PROJECT SUMMARY Detection of cancer biomarkers in the blood, known as “liquid biopsy”, can in principle improve the accuracy of measuring nearly invisible “minimal residual disease (MRD)”. Exosomes are cell- excreted extracellular vesicles that contain surface proteins and genetic materials (DNA and RNA) that reflect the characteristics and make-up of the parental cell. Analyzing exosomes would therefore provide direct insight into the state of the cancerous cell. For cancer diagnostics in particular, recent evidences have shown that several micro-RNAs are differentially expressed in CTE. Therefore, unlocking the wealth of information in CTE can potentially cause a paradigm shift. However, current barriers for profiling CTE are the following: (1) all existing technologies require blood withdrawal; (2) involve sophisticated protocols; (3) label-free sizing/counting lacks molecular specificity; (4) provide highly averaged results with high background from normal exosomes, thus leading to poor sensitivity. (5) provide “partial” information: either surface antigen or cargo DNA/RNA, but not both. All of the above has led to a simplistic binary outcome that lacks dynamic range and cannot be used frequently with high sensitivity. We propose a multi-pronged solution on a microfluidic arrayed nanoplasmonic sensor & actuator (MANSA) platform for: (1) streamlined isolation, concentration, and profiling. (2) improve sensitivity by monitoring individual unlabeled exosome binding events with dynamic imaging technology complemented by spectroscopic imaging. (3) improve specificity by profiling both surface antigen and internal D/RNA biomarkers at single exosome level. (4) eliminate blood withdrawal using an integrated needle device. (5) benchmark performance with various sample complexity from cancer cell line extracts to cancer patient blood samples. Our goal is to obtain a high-resolution, digital exosome map with both multiplex surface protein and cargo D/RNA biomarker profiles to facilitate high dynamic range enumeration and boost sensitivity. The proposed technology will become a cost- effective, point-of-care-friendly, translational platform that will address a critical need in early cancer and MRD detection to improve cancer healthcare outcomes. The technology can also be broadly applied to exosome-based diagnostics of non-cancer diseases and basic biomedical research.
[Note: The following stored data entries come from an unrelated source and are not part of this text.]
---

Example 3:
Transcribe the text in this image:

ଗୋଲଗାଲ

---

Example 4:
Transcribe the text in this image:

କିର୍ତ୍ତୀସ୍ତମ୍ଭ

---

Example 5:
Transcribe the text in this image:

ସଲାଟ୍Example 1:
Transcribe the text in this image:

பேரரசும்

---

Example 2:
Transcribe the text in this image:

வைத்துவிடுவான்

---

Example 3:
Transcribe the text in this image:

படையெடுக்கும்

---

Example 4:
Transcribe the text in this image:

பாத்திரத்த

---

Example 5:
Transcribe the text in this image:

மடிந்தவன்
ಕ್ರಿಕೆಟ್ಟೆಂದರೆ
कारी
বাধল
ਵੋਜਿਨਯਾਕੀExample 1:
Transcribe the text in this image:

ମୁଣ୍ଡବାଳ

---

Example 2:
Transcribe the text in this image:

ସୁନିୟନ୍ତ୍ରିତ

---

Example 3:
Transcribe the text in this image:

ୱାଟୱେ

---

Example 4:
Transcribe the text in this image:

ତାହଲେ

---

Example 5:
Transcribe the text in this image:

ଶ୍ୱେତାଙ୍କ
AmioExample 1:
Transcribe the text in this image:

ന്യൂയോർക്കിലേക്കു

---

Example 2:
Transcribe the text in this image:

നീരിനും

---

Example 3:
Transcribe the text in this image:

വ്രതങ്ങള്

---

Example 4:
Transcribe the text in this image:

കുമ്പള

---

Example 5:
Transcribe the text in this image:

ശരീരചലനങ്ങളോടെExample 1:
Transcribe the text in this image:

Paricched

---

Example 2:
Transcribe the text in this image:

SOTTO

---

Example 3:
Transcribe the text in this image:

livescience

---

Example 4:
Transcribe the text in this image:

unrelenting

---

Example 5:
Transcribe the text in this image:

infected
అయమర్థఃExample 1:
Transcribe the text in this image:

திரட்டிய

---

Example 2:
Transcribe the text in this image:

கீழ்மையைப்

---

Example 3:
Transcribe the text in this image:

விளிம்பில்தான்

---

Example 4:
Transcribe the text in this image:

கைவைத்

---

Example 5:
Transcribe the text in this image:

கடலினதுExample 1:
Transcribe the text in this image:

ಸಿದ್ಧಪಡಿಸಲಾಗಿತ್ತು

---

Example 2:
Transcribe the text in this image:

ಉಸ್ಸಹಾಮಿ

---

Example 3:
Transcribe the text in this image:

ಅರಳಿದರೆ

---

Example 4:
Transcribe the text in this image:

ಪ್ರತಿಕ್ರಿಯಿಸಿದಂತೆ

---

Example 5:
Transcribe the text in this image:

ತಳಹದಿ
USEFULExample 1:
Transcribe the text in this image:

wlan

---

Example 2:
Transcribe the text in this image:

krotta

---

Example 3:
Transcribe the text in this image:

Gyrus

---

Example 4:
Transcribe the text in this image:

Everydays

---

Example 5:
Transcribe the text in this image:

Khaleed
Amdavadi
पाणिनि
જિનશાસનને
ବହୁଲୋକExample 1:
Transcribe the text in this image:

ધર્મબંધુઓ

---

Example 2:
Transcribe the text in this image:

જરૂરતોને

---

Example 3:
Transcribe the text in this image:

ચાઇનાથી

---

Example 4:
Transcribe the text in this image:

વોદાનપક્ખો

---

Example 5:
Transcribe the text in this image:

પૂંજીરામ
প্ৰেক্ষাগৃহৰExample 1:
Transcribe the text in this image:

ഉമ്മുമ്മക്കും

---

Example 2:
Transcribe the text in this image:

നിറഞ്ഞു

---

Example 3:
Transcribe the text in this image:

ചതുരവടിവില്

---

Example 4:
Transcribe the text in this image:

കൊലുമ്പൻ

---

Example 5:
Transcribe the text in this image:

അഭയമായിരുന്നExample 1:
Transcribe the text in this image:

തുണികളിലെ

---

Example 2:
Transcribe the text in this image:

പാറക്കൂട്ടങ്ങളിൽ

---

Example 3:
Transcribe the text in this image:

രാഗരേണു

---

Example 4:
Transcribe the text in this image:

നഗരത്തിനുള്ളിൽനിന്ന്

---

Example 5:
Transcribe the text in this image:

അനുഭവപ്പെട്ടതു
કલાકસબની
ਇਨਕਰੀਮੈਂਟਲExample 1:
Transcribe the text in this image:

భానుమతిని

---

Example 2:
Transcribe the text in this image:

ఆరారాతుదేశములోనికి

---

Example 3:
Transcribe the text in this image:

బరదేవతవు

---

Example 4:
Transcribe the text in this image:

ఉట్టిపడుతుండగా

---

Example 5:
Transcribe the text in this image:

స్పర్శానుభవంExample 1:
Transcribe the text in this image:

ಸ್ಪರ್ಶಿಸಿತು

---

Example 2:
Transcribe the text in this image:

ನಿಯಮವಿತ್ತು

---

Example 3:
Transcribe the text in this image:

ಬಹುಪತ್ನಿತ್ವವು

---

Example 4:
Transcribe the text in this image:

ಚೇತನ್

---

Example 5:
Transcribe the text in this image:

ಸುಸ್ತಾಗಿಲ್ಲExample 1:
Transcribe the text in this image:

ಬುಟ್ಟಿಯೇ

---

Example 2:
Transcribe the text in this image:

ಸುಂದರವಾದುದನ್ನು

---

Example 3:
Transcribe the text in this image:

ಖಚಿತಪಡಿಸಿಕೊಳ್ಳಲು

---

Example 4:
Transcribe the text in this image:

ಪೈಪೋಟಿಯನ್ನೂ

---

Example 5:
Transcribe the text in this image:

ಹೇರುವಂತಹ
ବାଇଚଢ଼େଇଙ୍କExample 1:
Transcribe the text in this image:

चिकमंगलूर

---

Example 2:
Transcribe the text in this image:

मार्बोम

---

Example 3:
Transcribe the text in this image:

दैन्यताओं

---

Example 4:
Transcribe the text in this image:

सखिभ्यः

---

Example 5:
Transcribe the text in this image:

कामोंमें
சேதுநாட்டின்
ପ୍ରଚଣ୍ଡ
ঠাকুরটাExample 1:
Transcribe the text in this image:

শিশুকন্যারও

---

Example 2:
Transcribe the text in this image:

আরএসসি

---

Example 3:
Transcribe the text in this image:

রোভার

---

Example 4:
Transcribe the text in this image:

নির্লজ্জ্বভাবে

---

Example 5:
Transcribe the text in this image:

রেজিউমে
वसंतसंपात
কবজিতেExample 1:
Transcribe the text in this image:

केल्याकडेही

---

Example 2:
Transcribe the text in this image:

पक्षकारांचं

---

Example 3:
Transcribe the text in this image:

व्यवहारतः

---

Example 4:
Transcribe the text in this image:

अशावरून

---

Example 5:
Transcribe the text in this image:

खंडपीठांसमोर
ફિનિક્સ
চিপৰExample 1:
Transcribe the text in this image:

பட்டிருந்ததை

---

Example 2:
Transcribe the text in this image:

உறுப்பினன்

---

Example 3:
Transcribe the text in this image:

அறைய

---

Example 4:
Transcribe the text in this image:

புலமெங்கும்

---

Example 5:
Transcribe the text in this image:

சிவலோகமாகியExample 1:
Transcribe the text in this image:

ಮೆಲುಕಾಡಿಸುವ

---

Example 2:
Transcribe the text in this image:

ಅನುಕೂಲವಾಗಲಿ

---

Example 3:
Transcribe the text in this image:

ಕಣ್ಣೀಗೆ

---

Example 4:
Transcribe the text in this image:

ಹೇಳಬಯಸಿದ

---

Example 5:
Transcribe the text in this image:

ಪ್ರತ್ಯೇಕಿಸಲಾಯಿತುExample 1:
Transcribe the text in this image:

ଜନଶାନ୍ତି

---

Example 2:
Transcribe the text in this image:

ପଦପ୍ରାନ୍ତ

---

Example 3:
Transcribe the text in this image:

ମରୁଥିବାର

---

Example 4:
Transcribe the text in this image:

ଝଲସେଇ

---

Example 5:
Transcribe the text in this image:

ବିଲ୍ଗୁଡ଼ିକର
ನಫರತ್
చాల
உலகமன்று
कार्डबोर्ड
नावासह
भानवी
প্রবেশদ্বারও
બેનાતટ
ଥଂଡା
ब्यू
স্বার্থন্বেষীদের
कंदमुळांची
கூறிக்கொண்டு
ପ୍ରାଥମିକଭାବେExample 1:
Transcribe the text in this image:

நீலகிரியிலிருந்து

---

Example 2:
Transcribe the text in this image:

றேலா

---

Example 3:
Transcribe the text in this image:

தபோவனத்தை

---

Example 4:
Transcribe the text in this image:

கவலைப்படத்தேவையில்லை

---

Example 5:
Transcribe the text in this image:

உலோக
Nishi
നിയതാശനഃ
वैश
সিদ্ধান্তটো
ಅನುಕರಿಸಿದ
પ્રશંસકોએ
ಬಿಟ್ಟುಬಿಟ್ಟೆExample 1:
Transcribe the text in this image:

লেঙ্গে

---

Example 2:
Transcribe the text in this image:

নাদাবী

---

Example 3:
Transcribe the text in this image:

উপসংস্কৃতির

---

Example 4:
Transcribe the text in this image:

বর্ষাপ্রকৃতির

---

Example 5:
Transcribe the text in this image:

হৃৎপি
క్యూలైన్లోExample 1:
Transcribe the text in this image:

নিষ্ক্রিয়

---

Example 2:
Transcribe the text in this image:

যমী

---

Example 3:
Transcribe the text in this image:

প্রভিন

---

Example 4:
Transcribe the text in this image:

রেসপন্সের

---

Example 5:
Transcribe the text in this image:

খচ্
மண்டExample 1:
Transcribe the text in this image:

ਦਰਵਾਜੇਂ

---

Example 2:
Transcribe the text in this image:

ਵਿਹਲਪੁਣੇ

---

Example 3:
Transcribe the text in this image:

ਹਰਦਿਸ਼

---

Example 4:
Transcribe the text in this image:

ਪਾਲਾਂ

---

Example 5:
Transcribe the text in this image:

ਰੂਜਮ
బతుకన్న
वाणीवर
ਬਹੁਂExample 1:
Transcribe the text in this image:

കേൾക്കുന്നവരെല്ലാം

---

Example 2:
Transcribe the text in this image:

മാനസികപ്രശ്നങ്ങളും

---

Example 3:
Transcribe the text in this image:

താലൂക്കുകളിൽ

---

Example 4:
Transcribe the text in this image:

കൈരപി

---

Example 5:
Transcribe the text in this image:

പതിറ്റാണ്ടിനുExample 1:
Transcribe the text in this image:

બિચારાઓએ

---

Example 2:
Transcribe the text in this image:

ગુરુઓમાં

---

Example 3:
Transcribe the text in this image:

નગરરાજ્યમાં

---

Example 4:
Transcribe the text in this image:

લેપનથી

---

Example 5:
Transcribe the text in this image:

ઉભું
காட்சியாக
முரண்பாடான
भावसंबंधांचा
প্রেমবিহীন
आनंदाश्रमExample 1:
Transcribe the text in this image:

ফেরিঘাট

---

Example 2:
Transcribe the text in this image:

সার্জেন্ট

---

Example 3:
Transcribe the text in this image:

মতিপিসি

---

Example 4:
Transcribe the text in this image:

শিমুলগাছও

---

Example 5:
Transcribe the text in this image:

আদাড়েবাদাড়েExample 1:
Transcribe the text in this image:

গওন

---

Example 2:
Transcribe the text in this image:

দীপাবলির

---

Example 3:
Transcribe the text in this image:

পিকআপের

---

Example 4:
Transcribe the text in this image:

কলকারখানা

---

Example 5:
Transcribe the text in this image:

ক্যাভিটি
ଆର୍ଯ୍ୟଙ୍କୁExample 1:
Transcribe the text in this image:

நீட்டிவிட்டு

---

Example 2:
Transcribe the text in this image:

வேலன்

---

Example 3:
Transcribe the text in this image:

项目概要 检测血液中的癌症生物标志物（称为“液体活检”）原则上可以改善 测量几乎看不见的“微小残留病（MRD）”的准确性是细胞级的。 排出的细胞外囊泡含有表面蛋白和遗传物质（DNA和RNA） 分析外泌体可以反映亲本细胞的特征和组成。 因此，可以直接了解癌细胞的状态，从而进行癌症诊断。 特别是，最近的证据表明，几种 micro-RNA 在 因此，释放 CTE 中的丰富信息可能会引发一种范式。 然而，目前分析 CTE 的障碍如下：(1) 所有现有技术。 需要抽血；(2) 涉及复杂的方案；(3) 缺乏无标签的定量/计数 分子特异性；(4) 提供具有高背景的高度平均结果 (5) 提供“部分”信息：任一表面抗原 或货物 DNA/RNA，但不是两者都导致了缺乏的简单化二元结果。 动态范围大，不能频繁使用，灵敏度高，我们建议多管齐下。 微流体阵列纳米等离子体传感器和执行器 (MANSA) 平台上的解决方案用于：(1) (2)通过监测提高灵敏度 采用动态成像技术辅以单个未标记的外泌体结合事件 (3) 通过分析表面抗原和内部抗原来提高特异性。 单一外泌体水平的 D/RNA 生物标志物 (4) 使用集成消除血液撤出。 (5) 癌细胞系的各种样品复杂性的基准性能。 我们的目标是获得高分辨率的数字外泌体。 具有多重表面蛋白和货物 D/RNA 生物标志物图谱，以促进高 动态范围枚举和提高灵敏度所提出的技术将成为一种成本- 有效的、护理点友好的转化平台，将满足早期的关键需求 癌症和 MRD 检测可改善癌症医疗保健结果。 广泛应用于基于外泌体的非癌症疾病诊断和基础生物医学 研究。